Project Milestone 3: Final Documentation & Analysis
| Weight: 15% | Word Limit: 1000-2000 words |
| Location: ISTB12 212 | Date: May 8 | Time: 2:30 pm - 4:20 PM |
Each Milestone consists of two parts: Documentation and Technology. Milestone 3 serves as your "Scientific Dossier," focusing on validation, performance benchmarking, and ethical evaluation. We will be using the allocated final exam time for the Peer valuation of Milestone 3.
1. Documentation
The final report must move beyond a simple description of "how it works" to a rigorous evaluation of "how well it works". It requires empirical data and critical analysis of your system's performance, even if the final demonstration was unsuccessful.
Required Sections
- Graphical Abstract: A concise, pictorial summary of your project mission, key algorithm, and results. This should appeal to an interdisciplinary audience and will be used for the course gallery [Refer [1], [2]].
Note: You may use AI-generated images; however, ensure all text is legible or manually overlaid to guarantee clarity.
- Algorithm: The core technical contribution of your custom module(s). Provide formal logic using LaTeX (e.g., state-space models, prediction/update equations, etc.) [ Refer [3]].
- Benchmarking & Results: Empirical evidence derived from the "Final Mission" execution. It may include:
- Accuracy: Time-series or spatial plots comparing Ground Truth vs. Estimated Pose.
- Error Analysis: Quantitative data on Cross-Track Error (CTE) or Covariance Ellipse growth.
- Success Rate: Reliability data across at least 10 trials.
- Ethical Impact Statement: A (~300 words) critical analysis covering Privacy (data handling/blurring), Safety (kinetic energy management), and Bias (hardware limitations like LiDAR vs. glass). Apply the Utilitarian, Justice and
Note: If a category doesn't apply now, consider future iterations. Engineering for society requires anticipating these impacts.

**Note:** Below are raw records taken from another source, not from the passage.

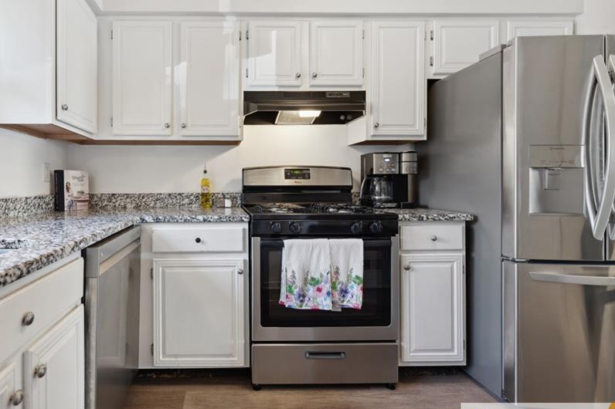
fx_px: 307
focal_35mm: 18
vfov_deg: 67.2
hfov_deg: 87.8
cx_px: 223
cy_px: 188
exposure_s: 1/60
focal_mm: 14
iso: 640
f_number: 4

- Custom Module Code Links: Every custom module mentioned must include direct hyperlinks to the specific file and/or line number in your GitHub repository.
-
Individual Contribution & Audit Appendix
Team Member Primary Technical Role Key Git Commits/PRs Specific File(s) Authorship Student Name 1 Perception & Filtering Commit a1b2c3dcustom_ekf_node.pyStudent Name 2 Path Planning Commit e5f6g7hrrt_star_planner.cppStudent Name 3 Integration & Hardware Commit i9j0k1lrobot_launch.pyNote on Audits: Points for the "Algorithmic Factor" will be forfeit if
gitlogs reveal the claimant is not the actual author of the custom logic.
2. Peer Review Audit & Grading
Teams will be split into Presenters (stationary) and Reviewers (shuffled into 3-person squads from different teams).
2.1. Presentation Format
Each presentation is 15 minutes long. Every team member must present a portion of the work. You are not required to create a separate slide deck; instead, you will present/talk directly from your Documentation (Milestones 1–3) and code repository.
Content Requirements:
- Aim & Motivation: Why was this project chosen and what problem does it solve?
- System Design: Detailed walk-through of your ROS 2 graph and hardware/simulation setup.
- Custom Logic: A deep-dive into your algorithm/custom logic and where it lives in the source code.
- Results & Analysis: Live playback of your demo video with a walk-through of your benchmarking plots.
- Ethical Statement: A defense of your ethical impact analysis.
2.2 The Audit Flow (90 Mins)
| Phase | Duration | Teams 1-5 | Teams 6-10 |
|---|---|---|---|
| Setup 1 | 10 mins | Set up reports and video demos | Shuffling into Review Squads |
| Round 1 | 30 mins | Presenting to Review Squads | Auditing Stations 1-5 |
| Finalize 1 | 5 mins | Collect feedback | Submit scores for Round 1 |
| Setup 2 | 10 mins | Prepare to move / Re-shuffle | Set up reports and video demos |
| Round 2 | 30 mins | Auditing Stations 6-10 | Presenting to Review Squads |
| Finalize 2 | 5 mins | Submit scores for Round 2 | Collect feedback |
2.3 Peer Rubric
| Criteria | Pts | Auditor Focus |
|---|---|---|
| System Design | 2 | Clarity of Graphical Abstract and ROS rqt_graph/system design graph. |
| Logic/Algorithm Trace | 3 | Custom logic and mapping of logic directly to specific code lines. |
| Demo Success | 2 | Robustness and Completion Status of work captured in a video. |
| Results and Analysis | 3 | Quality of benchmarking data and/or technical challenge depth. |
| Ethical Defense | 2 | Understanding of safety risks and bias in future iterations. |
| Code Review | 3 | Readability of custom nodes, modularity, and proper use of ROS 2 interfaces. |
| Total | 15 | Average peer score |
3. Individual Contribution Scenarios
Weighting: 70% Technology (10.5 pts), 30% Documentation (4.5 pts)
In Milestone 3, the 70/30 Tech Split is introduced to differentiate "Using ROS" vs. "Engineering for ROS."
| Team Profile (Base Points) | Student Profile (Multiplier) | Doc (30) | Tech: Base (70) | Indiv. Factor | Total Pts |
|---|---|---|---|---|---|
| Gold Standard | Lead: Authored custom logic. | 30 | 70 | 1.0 | 15.0 |
| Gold Standard | Integrator: Owned Infra (Launch/TF). | 30 | 70 | 1.0 | 15.0 |
| High Perf. | Passenger: No Git presence. | 30 | 70 | 0.0 | 4.5 |
| Broken Integ. | Documentator: Wrote only documentation. | 30 | 40 | 0.75 | 7.9 |
| Hardware Team | Lead: Physics/System Testing. | 30 | 70 | 1.0 | 15.0 |